AGRICULTURE & FISHING

We understand that not everyone who looks at the dashboard is an expert in “food systems” facts and terminology. For those who would like more context, we have developed these introductory resources. Data and materials here are about the whole New England food system (not just the part related to institutions).

This page provides background about food production, processing, and distribution in our region. It uses data from the 2012 USDA Census of Agriculture and other sources to show the current agricultural landscape in New England, and how this landscape has been changing over time.


Change in the Number of Farms in New England States from 1910 to 2012

The number of farms has decreased drastically across the region, especially between 1945 and 1969. We continue to lose 50 acres of farmland every hour, according to the American Farmland Trust. Causes of loss of farmland include urbanization, poor land use planning, and the challenging economic situation that farmers face in trying to make a living off the land.

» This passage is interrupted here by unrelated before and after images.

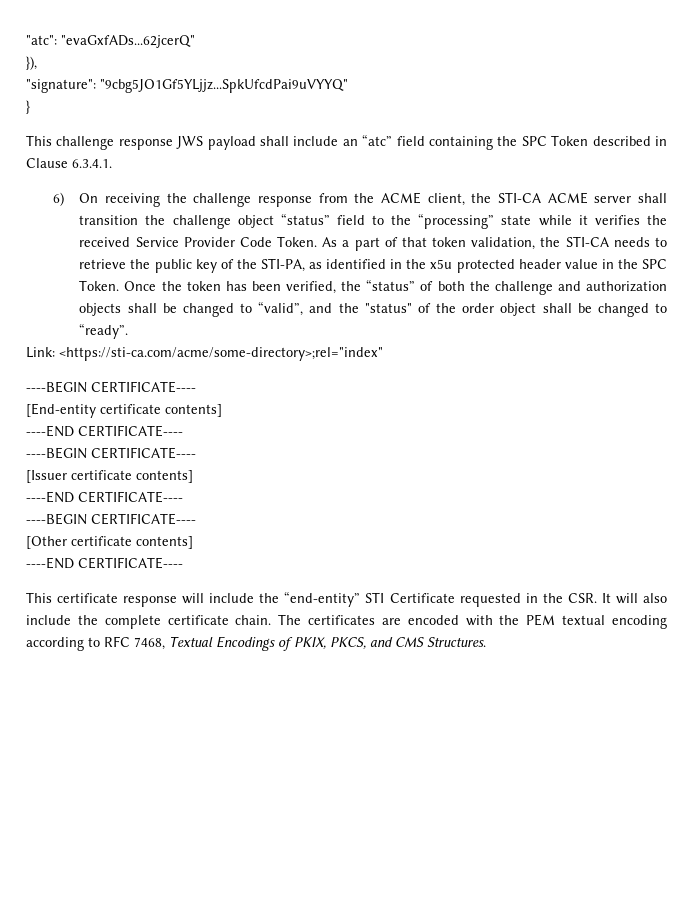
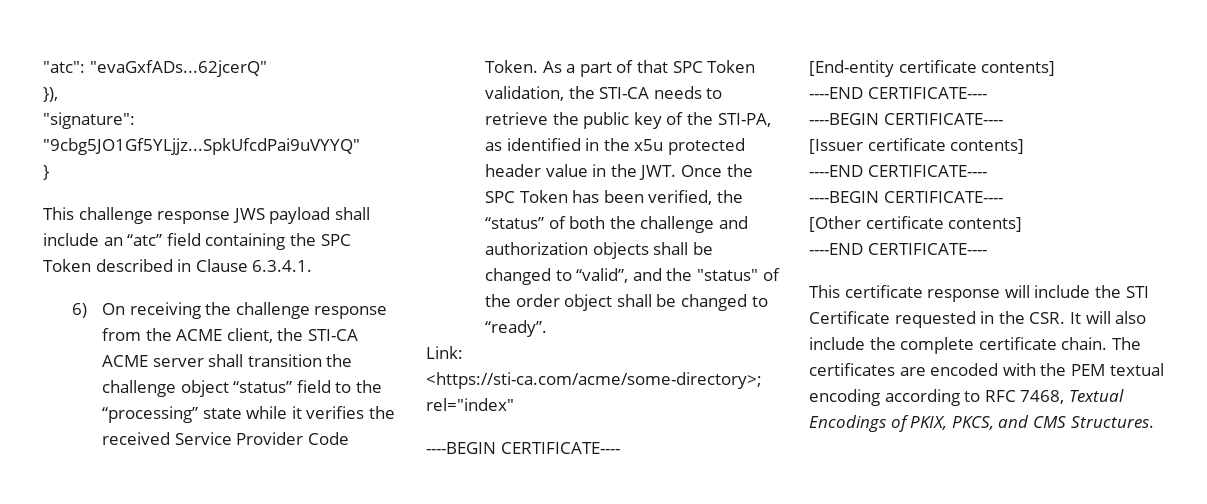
[432,237,467,247] token -> [672,60,756,73] SPC Token
[641,259,667,269] [79,280,221,291] SPC Token. Once the token -> [639,164,753,180] [484,190,568,203] JWT. Once the SPC Token
[284,591,361,607] “end-entity” -> (1121, 291) none

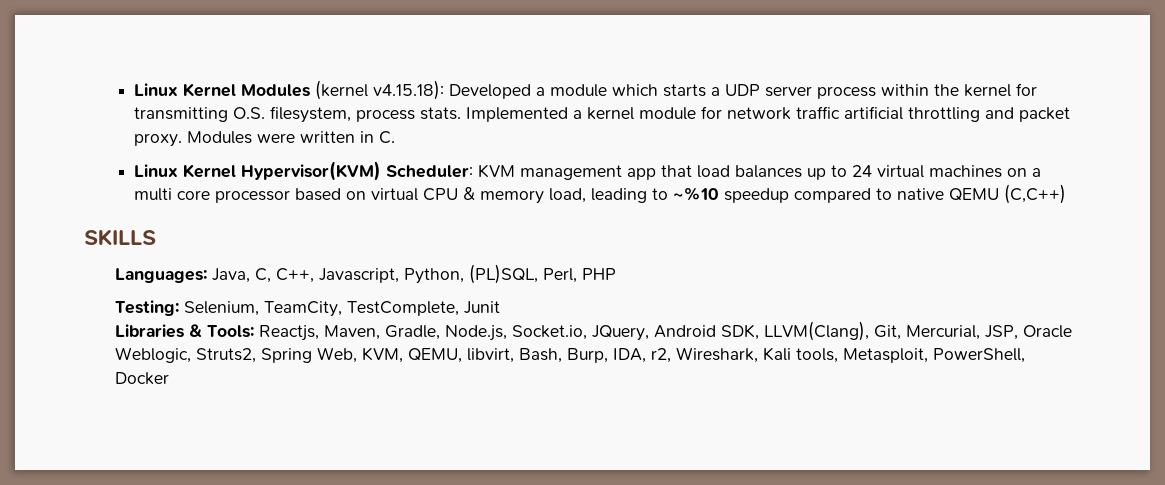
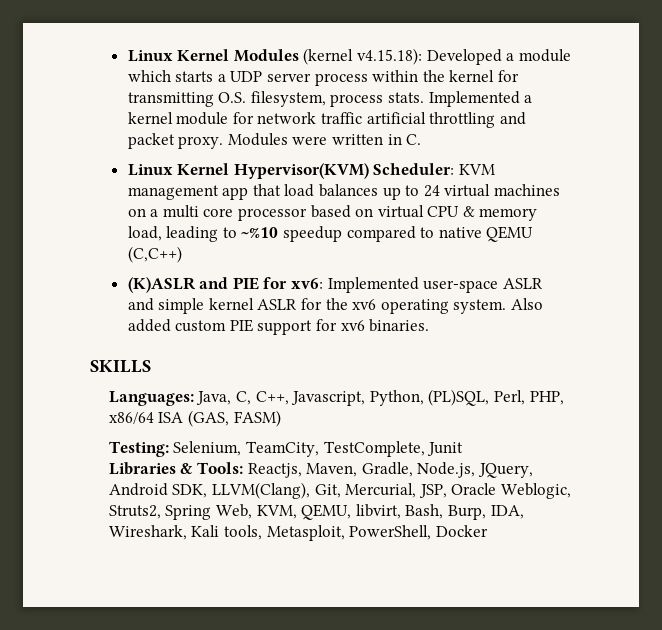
(1067, 194) none -> [127,277,543,293] [127,298,543,314] [127,319,430,335] // (K)ASLR and PIE for xv6: Implemented user-space ASLR and simple kernel ASLR for the xv6 operating system. Also added custom PIE support for xv6 binaries.
[582,268,617,280] PHP -> [529,391,564,405] [108,410,281,427] PHP, x86/64 ISA (GAS, FASM)
[512,325,588,340] Socket.io, -> (476, 470) none
[651,348,672,363] r2, -> (524, 512) none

Source: USDA 2012 Census of Agriculture


Change in Acres in Agriculture in New England States from 1982 to 2012

New England states have been working hard to maintain the acres they have remaining in farmland in the last few decades. Preservation of farmland programs and practices have become more widespread. Increasing interest in “eating local” has contributed to all states actually increasing the acres they have in farmland in the last 10 years.

Source: USDA 2012 Census of Agriculture


Market Value of New England Agricultural Production Compared to the U.S.

Although New England is a small region geographically and contributes less than one percent of the total value of national agricultural market value, agriculture is an important part of New England’s economy. Between crops and animal production, nearly three billion in regional agricultural products are sold each year. The bar chart below shows regional sales on the leftmost bar, followed by state sales. 

Source: USDA 2012 Census of Agriculture


Composition of New England's Agricultural Production

All kinds of agricultural products are grown in New England. Across New England, milk, nursery products (greenhouse, floriculture, and sod), and vegetables make up over 60 percent of all product. On the state level, there are significant differences. You can scroll over the state charts below the bar chart to reveal how much each state produces by category.

Source: USDA 2012 Census of Agriculture


Average Size of Farm & Average Farm Income

In New England, the average farm size is quite small, ranging from just over 50 acres in Rhode Island to over 175 acres in Maine. This map shows average farm size by state. Average farm income is also viewable by scrolling over each state

Source: USDA 2012 Census of Agriculture


New England Food Hubs

Food hubs are defined by USDA as “businesses or organizations that actively manage the aggregation, distribution and marketing of source-identified food products primarily from local and regional producers to strengthen their ability to satisfy wholesale, retail, and institutional demand.” These alternative distribution channels for local and regional food products are tracked by the USDA Food Hub Directory, where you can view additional information about each food hub.

Source: USDA AMS 2012 Working List of Food Hubs


Rank of New England States in Direct Sales to Consumers

The USDA 2012 Census of Agriculture asked farmers if they sell any of their products directly to consumers through farmers markets, roadside stands, pick-your-own operations, community supported agriculture (CSA) arrangements, and other efforts. Throughout the U.S. 144,530 farms sold $1.3 billion directly to consumers in 2012. Although this was only 0.3% of total agricultural sales, this represented a 6% increase in farms and a 8% increase in sales over the last time the Census was conducted in 2007.  The map below shows each state's rank in terms of direct sales as a proportion of total sales. All New England states were in the top 10. The chart below shows each states' direct sales in comparison to all other sales. 

Source: USDA 2012 Census of Agriculture State Summary Highlights Report


New England Direct to Consumer Produce Sales

New England farmers sell food direct to consumers through farmers markets, roadside stands, pick-your-own operations, community supported agriculture (CSA) arrangements, and other efforts. The first chart below shows the percentage of total farms engaging in direct to consumer sales by state. The second set of charts the percentage of  total farms engaging in particular types of direct to consumer sales by state, including farm stand, farmers markets, pick-your-own, CSA, mail order/Internet, and "other." The third pair of charts shows the percentage of total farms engaging in other types of sales, specifically 'direct to retail' and 'wholesale' markets.